Perhaps the most important communications link is between parent and child. Children do not have a voice in the seperation process. Their lives are simply turned upsidedown by adults making drastic, and sometimes sudden, decisions. How parents communicate what is happening depends on the age of the child. But even young children notice the changes and ask questions. This is not a time to bash the other parent as the reason for the seperation. Even a simple statement like, "Your mom and I are not going to live together, but I will still be in your life" can be reassuring.

A young woman reflected on her experience when her parents seperated when she was 6. Two people I really loved, my dad and brother, were simply gone, she recalled. Then there was a new man in the house and we moved 1,200 miles away. Nobody would tell me anything. My dad wasn't there to tell me what was happening and my mom wouldn't talk about it at all. It was very confusing and painful. The young woman is my daughter, now 25. Her recollection is going to translate into a strong statement in the parenting classes to sit down and communicate with children, regardless of age.

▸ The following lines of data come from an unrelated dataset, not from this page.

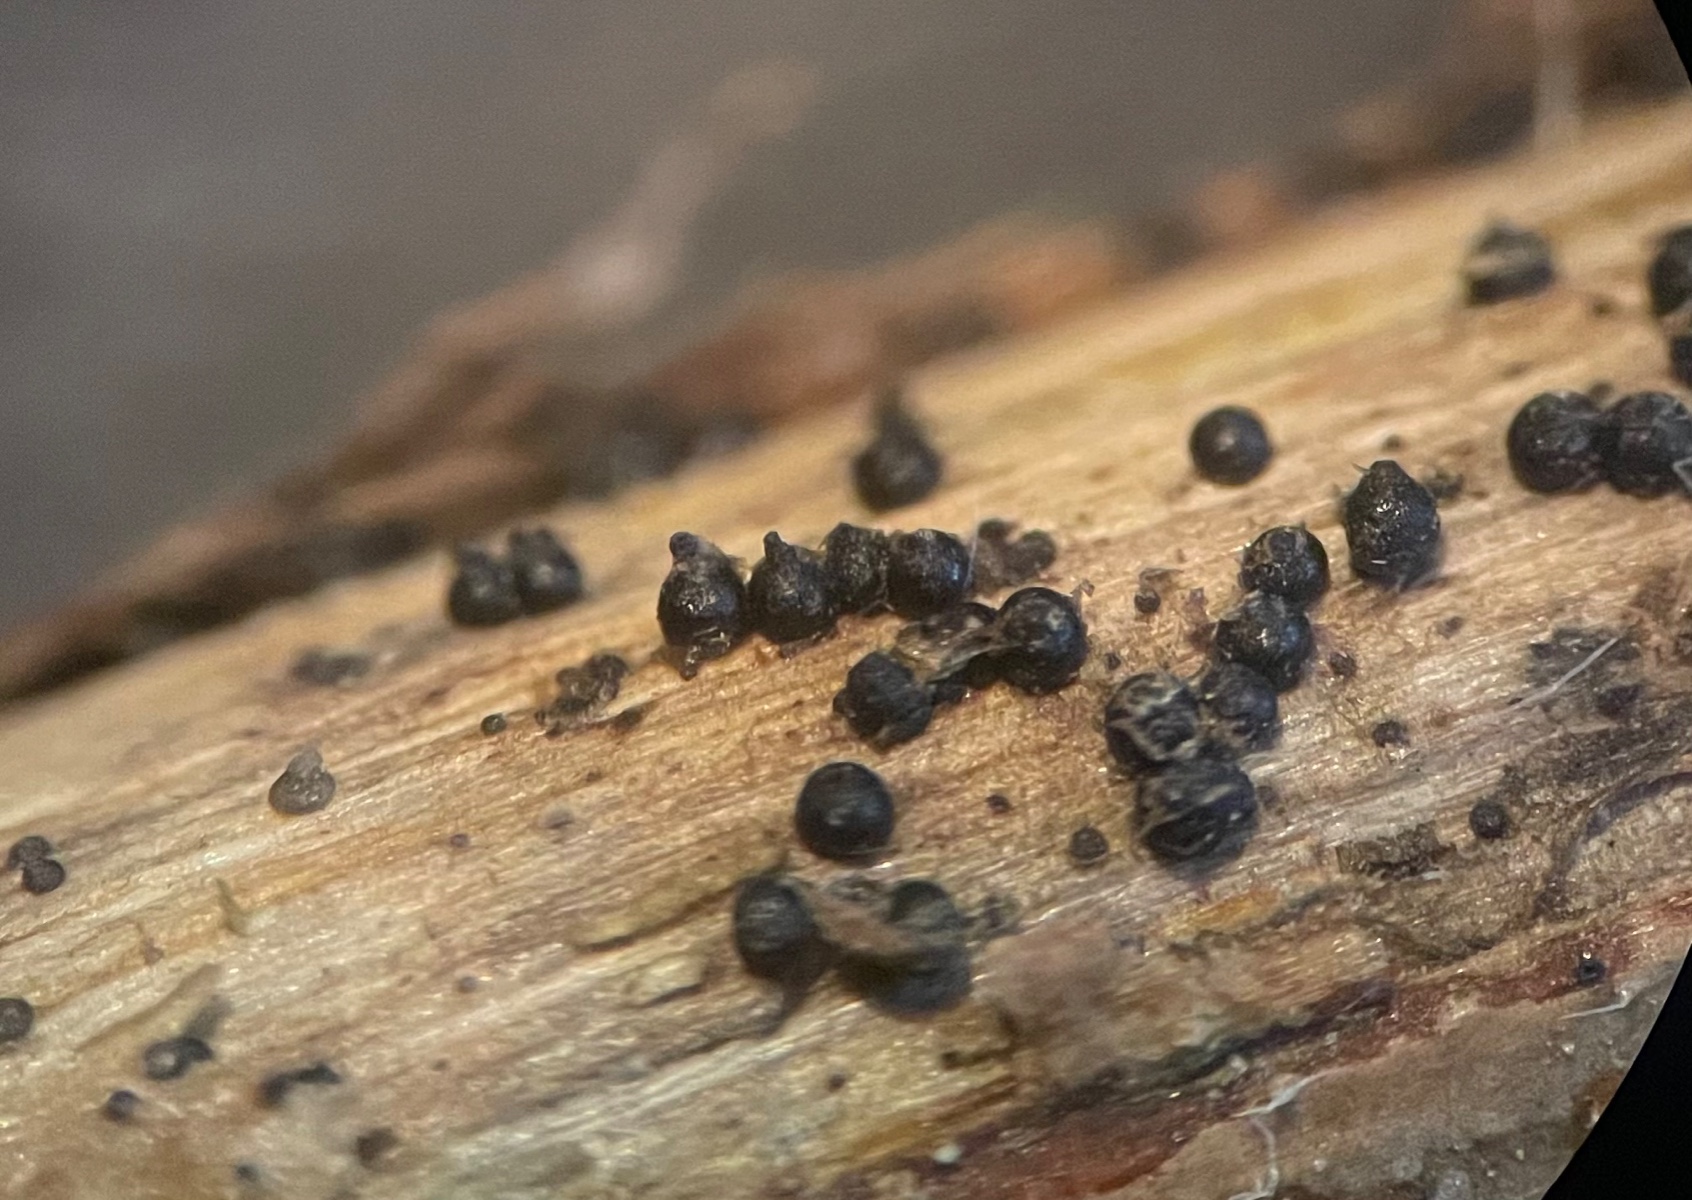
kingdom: Fungi
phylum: Ascomycota
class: Dothideomycetes
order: Pleosporales
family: Leptosphaeriaceae
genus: Leptosphaeria
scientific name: Leptosphaeria
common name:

All this writing and memories of the good food in Seattle is making me hungry. I think it's my turn to make dinner reservations.

Chuck Hardwick

1 comment:

Anonymous said...

That was a very interesting post. I belive it's important to not bash the other parent as well as trying to have civil communication. A tip that few adults follow. But parent bashing can lead to all kinds of negative long lasting effects for children.

I love the view from the Space Needle.